#### Study material

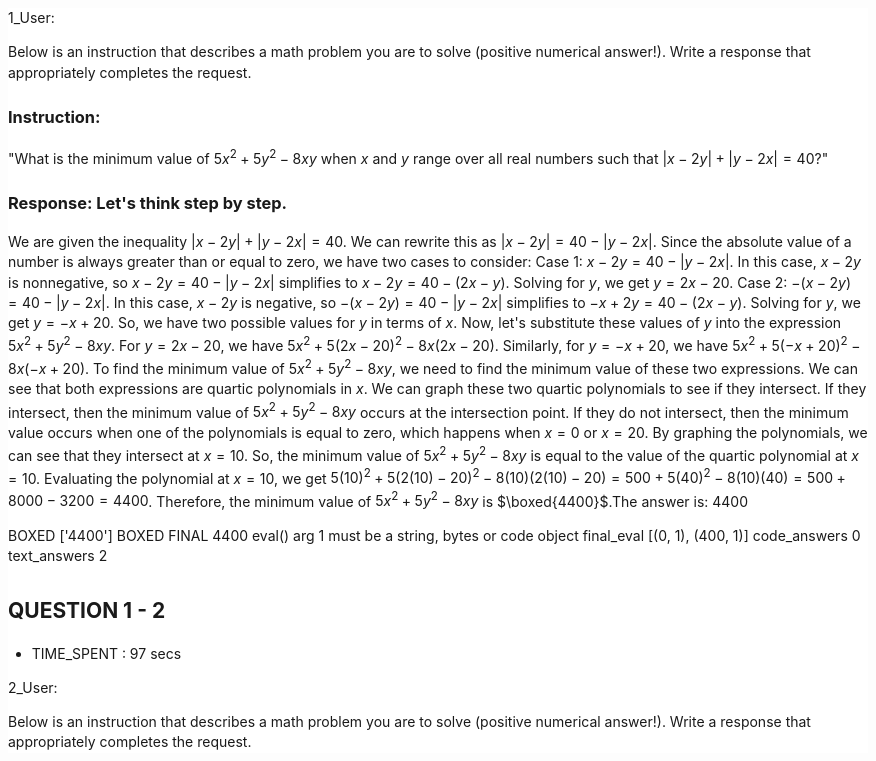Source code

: 1_User:

Below is an instruction that describes a math problem you are to solve (positive numerical answer!). Write a response that appropriately completes the request.

### Instruction:
"What is the minimum value of $5x^2+5y^2-8xy$ when $x$ and $y$ range over all real numbers such that $|x-2y| + |y-2x| = 40$?"

### Response: Let's think step by step.


We are given the inequality $|x-2y| + |y-2x| = 40$.
We can rewrite this as $|x-2y| = 40 - |y-2x|$.
Since the absolute value of a number is always greater than or equal to zero, we have two cases to consider:
Case 1: $x-2y = 40 - |y-2x|$.
In this case, $x-2y$ is nonnegative, so $x-2y = 40 - |y-2x|$ simplifies to $x-2y = 40 - (2x-y)$.
Solving for $y$, we get $y = 2x - 20$.
Case 2: $-(x-2y) = 40 - |y-2x|$.
In this case, $x-2y$ is negative, so $-(x-2y) = 40 - |y-2x|$ simplifies to $-x+2y = 40 - (2x-y)$.
Solving for $y$, we get $y = -x + 20$.
So, we have two possible values for $y$ in terms of $x$.
Now, let's substitute these values of $y$ into the expression $5x^2 + 5y^2 - 8xy$.
For $y = 2x - 20$, we have $5x^2 + 5(2x-20)^2 - 8x(2x-20)$.
Similarly, for $y = -x + 20$, we have $5x^2 + 5(-x+20)^2 - 8x(-x+20)$.
To find the minimum value of $5x^2 + 5y^2 - 8xy$, we need to find the minimum value of these two expressions.
We can see that both expressions are quartic polynomials in $x$.
We can graph these two quartic polynomials to see if they intersect.
If they intersect, then the minimum value of $5x^2 + 5y^2 - 8xy$ occurs at the intersection point.
If they do not intersect, then the minimum value occurs when one of the polynomials is equal to zero, which happens when $x = 0$ or $x = 20$.
By graphing the polynomials, we can see that they intersect at $x = 10$.
So, the minimum value of $5x^2 + 5y^2 - 8xy$ is equal to the value of the quartic polynomial at $x = 10$.
Evaluating the polynomial at $x = 10$, we get $5(10)^2 + 5(2(10)-20)^2 - 8(10)(2(10)-20) = 500 + 5(40)^2 - 8(10)(40) = 500 + 8000 - 3200 = 4400$.
Therefore, the minimum value of $5x^2 + 5y^2 - 8xy$ is $\boxed{4400}$.The answer is: 4400

BOXED ['4400']
BOXED FINAL 4400
eval() arg 1 must be a string, bytes or code object final_eval
[(0, 1), (400, 1)]
code_answers 0 text_answers 2



## QUESTION 1 - 2 
- TIME_SPENT : 97 secs

2_User:

Below is an instruction that describes a math problem you are to solve (positive numerical answer!). Write a response that appropriately completes the request.
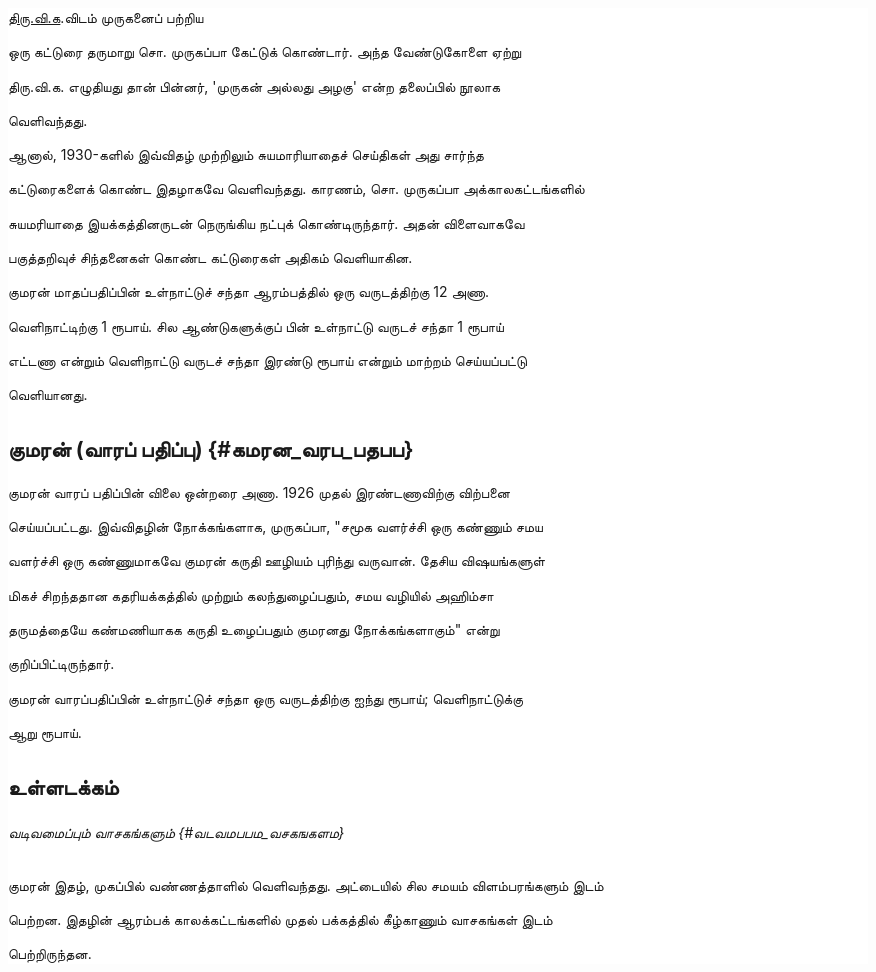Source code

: [திரு.வி.க](திரு.வி._கல்யாணசுந்தர_முதலியார் "wikilink").விடம் முருகனைப் பற்றிய

ஒரு கட்டுரை தருமாறு சொ. முருகப்பா கேட்டுக் கொண்டார். அந்த வேண்டுகோளை ஏற்று

திரு.வி.க. எழுதியது தான் பின்னர், 'முருகன் அல்லது அழகு' என்ற தலைப்பில் நூலாக

வெளிவந்தது.



ஆனால், 1930-களில் இவ்விதழ் முற்றிலும் சுயமாரியாதைச் செய்திகள் அது சார்ந்த

கட்டுரைகளைக் கொண்ட இதழாகவே வெளிவந்தது. காரணம், சொ. முருகப்பா அக்காலகட்டங்களில்

சுயமரியாதை இயக்கத்தினருடன் நெருங்கிய நட்புக் கொண்டிருந்தார். அதன் விளைவாகவே

பகுத்தறிவுச் சிந்தனைகள் கொண்ட கட்டுரைகள் அதிகம் வெளியாகின.



குமரன் மாதப்பதிப்பின் உள்நாட்டுச் சந்தா ஆரம்பத்தில் ஒரு வருடத்திற்கு 12 அணா.

வெளிநாட்டிற்கு 1 ரூபாய். சில ஆண்டுகளுக்குப் பின் உள்நாட்டு வருடச் சந்தா 1 ரூபாய்

எட்டணா என்றும் வெளிநாட்டு வருடச் சந்தா இரண்டு ரூபாய் என்றும் மாற்றம் செய்யப்பட்டு

வெளியானது.



## குமரன் (வாரப் பதிப்பு) {#கமரன_வரப_பதபப}



குமரன் வாரப் பதிப்பின் விலை ஒன்றரை அணா. 1926 முதல் இரண்டணாவிற்கு விற்பனை

செய்யப்பட்டது. இவ்விதழின் நோக்கங்களாக, முருகப்பா, "சமூக வளர்ச்சி ஒரு கண்ணும் சமய

வளர்ச்சி ஒரு கண்ணுமாகவே குமரன் கருதி ஊழியம் புரிந்து வருவான். தேசிய விஷயங்களுள்

மிகச் சிறந்ததான கதரியக்கத்தில் முற்றும் கலந்துழைப்பதும், சமய வழியில் அஹிம்சா

தருமத்தையே கண்மணியாகக கருதி உழைப்பதும் குமரனது நோக்கங்களாகும்" என்று

குறிப்பிட்டிருந்தார்.



குமரன் வாரப்பதிப்பின் உள்நாட்டுச் சந்தா ஒரு வருடத்திற்கு ஐந்து ரூபாய்; வெளிநாட்டுக்கு

ஆறு ரூபாய்.



## உள்ளடக்கம்



###### வடிவமைப்பும் வாசகங்களும் {#வடவமபபம_வசகஙகளம}



குமரன் இதழ், முகப்பில் வண்ணத்தாளில் வெளிவந்தது. அட்டையில் சில சமயம் விளம்பரங்களும் இடம்

பெற்றன. இதழின் ஆரம்பக் காலக்கட்டங்களில் முதல் பக்கத்தில் கீழ்காணும் வாசகங்கள் இடம்

பெற்றிருந்தன.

########

- _Task description_
Copy the text of all the records word for word, without the pictures.

- _Problem solution_
Source code

: 1_User:

Below is an instruction that describes a math problem you are to solve (positive numerical answer!). Write a response that appropriately completes the request.

### Instruction:
"What is the minimum value of $5x^2+5y^2-8xy$ when $x$ and $y$ range over all real numbers such that $|x-2y| + |y-2x| = 40$?"

### Response: Let's think step by step.


We are given the inequality $|x-2y| + |y-2x| = 40$.
We can rewrite this as $|x-2y| = 40 - |y-2x|$.
Since the absolute value of a number is always greater than or equal to zero, we have two cases to consider:
Case 1: $x-2y = 40 - |y-2x|$.
In this case, $x-2y$ is nonnegative, so $x-2y = 40 - |y-2x|$ simplifies to $x-2y = 40 - (2x-y)$.
Solving for $y$, we get $y = 2x - 20$.
Case 2: $-(x-2y) = 40 - |y-2x|$.
In this case, $x-2y$ is negative, so $-(x-2y) = 40 - |y-2x|$ simplifies to $-x+2y = 40 - (2x-y)$.
Solving for $y$, we get $y = -x + 20$.
So, we have two possible values for $y$ in terms of $x$.
Now, let's substitute these values of $y$ into the expression $5x^2 + 5y^2 - 8xy$.
For $y = 2x - 20$, we have $5x^2 + 5(2x-20)^2 - 8x(2x-20)$.
Similarly, for $y = -x + 20$, we have $5x^2 + 5(-x+20)^2 - 8x(-x+20)$.
To find the minimum value of $5x^2 + 5y^2 - 8xy$, we need to find the minimum value of these two expressions.
We can see that both expressions are quartic polynomials in $x$.
We can graph these two quartic polynomials to see if they intersect.
If they intersect, then the minimum value of $5x^2 + 5y^2 - 8xy$ occurs at the intersection point.
If they do not intersect, then the minimum value occurs when one of the polynomials is equal to zero, which happens when $x = 0$ or $x = 20$.
By graphing the polynomials, we can see that they intersect at $x = 10$.
So, the minimum value of $5x^2 + 5y^2 - 8xy$ is equal to the value of the quartic polynomial at $x = 10$.
Evaluating the polynomial at $x = 10$, we get $5(10)^2 + 5(2(10)-20)^2 - 8(10)(2(10)-20) = 500 + 5(40)^2 - 8(10)(40) = 500 + 8000 - 3200 = 4400$.
Therefore, the minimum value of $5x^2 + 5y^2 - 8xy$ is $\boxed{4400}$.The answer is: 4400

BOXED ['4400']
BOXED FINAL 4400
eval() arg 1 must be a string, bytes or code object final_eval
[(0, 1), (400, 1)]
code_answers 0 text_answers 2



## QUESTION 1 - 2 
- TIME_SPENT : 97 secs

2_User:

Below is an instruction that describes a math problem you are to solve (positive numerical answer!). Write a response that appropriately completes the request.
Source code

: [திரு.வி.க](திரு.வி._கல்யாணசுந்தர_முதலியார் "wikilink").விடம் முருகனைப் பற்றிய

ஒரு கட்டுரை தருமாறு சொ. முருகப்பா கேட்டுக் கொண்டார். அந்த வேண்டுகோளை ஏற்று

திரு.வி.க. எழுதியது தான் பின்னர், 'முருகன் அல்லது அழகு' என்ற தலைப்பில் நூலாக

வெளிவந்தது.



ஆனால், 1930-களில் இவ்விதழ் முற்றிலும் சுயமாரியாதைச் செய்திகள் அது சார்ந்த

கட்டுரைகளைக் கொண்ட இதழாகவே வெளிவந்தது. காரணம், சொ. முருகப்பா அக்காலகட்டங்களில்

சுயமரியாதை இயக்கத்தினருடன் நெருங்கிய நட்புக் கொண்டிருந்தார். அதன் விளைவாகவே

பகுத்தறிவுச் சிந்தனைகள் கொண்ட கட்டுரைகள் அதிகம் வெளியாகின.



குமரன் மாதப்பதிப்பின் உள்நாட்டுச் சந்தா ஆரம்பத்தில் ஒரு வருடத்திற்கு 12 அணா.

வெளிநாட்டிற்கு 1 ரூபாய். சில ஆண்டுகளுக்குப் பின் உள்நாட்டு வருடச் சந்தா 1 ரூபாய்

எட்டணா என்றும் வெளிநாட்டு வருடச் சந்தா இரண்டு ரூபாய் என்றும் மாற்றம் செய்யப்பட்டு

வெளியானது.



## குமரன் (வாரப் பதிப்பு) {#கமரன_வரப_பதபப}



குமரன் வாரப் பதிப்பின் விலை ஒன்றரை அணா. 1926 முதல் இரண்டணாவிற்கு விற்பனை

செய்யப்பட்டது. இவ்விதழின் நோக்கங்களாக, முருகப்பா, "சமூக வளர்ச்சி ஒரு கண்ணும் சமய

வளர்ச்சி ஒரு கண்ணுமாகவே குமரன் கருதி ஊழியம் புரிந்து வருவான். தேசிய விஷயங்களுள்

மிகச் சிறந்ததான கதரியக்கத்தில் முற்றும் கலந்துழைப்பதும், சமய வழியில் அஹிம்சா

தருமத்தையே கண்மணியாகக கருதி உழைப்பதும் குமரனது நோக்கங்களாகும்" என்று

குறிப்பிட்டிருந்தார்.



குமரன் வாரப்பதிப்பின் உள்நாட்டுச் சந்தா ஒரு வருடத்திற்கு ஐந்து ரூபாய்; வெளிநாட்டுக்கு

ஆறு ரூபாய்.



## உள்ளடக்கம்



###### வடிவமைப்பும் வாசகங்களும் {#வடவமபபம_வசகஙகளம}



குமரன் இதழ், முகப்பில் வண்ணத்தாளில் வெளிவந்தது. அட்டையில் சில சமயம் விளம்பரங்களும் இடம்

பெற்றன. இதழின் ஆரம்பக் காலக்கட்டங்களில் முதல் பக்கத்தில் கீழ்காணும் வாசகங்கள் இடம்

பெற்றிருந்தன.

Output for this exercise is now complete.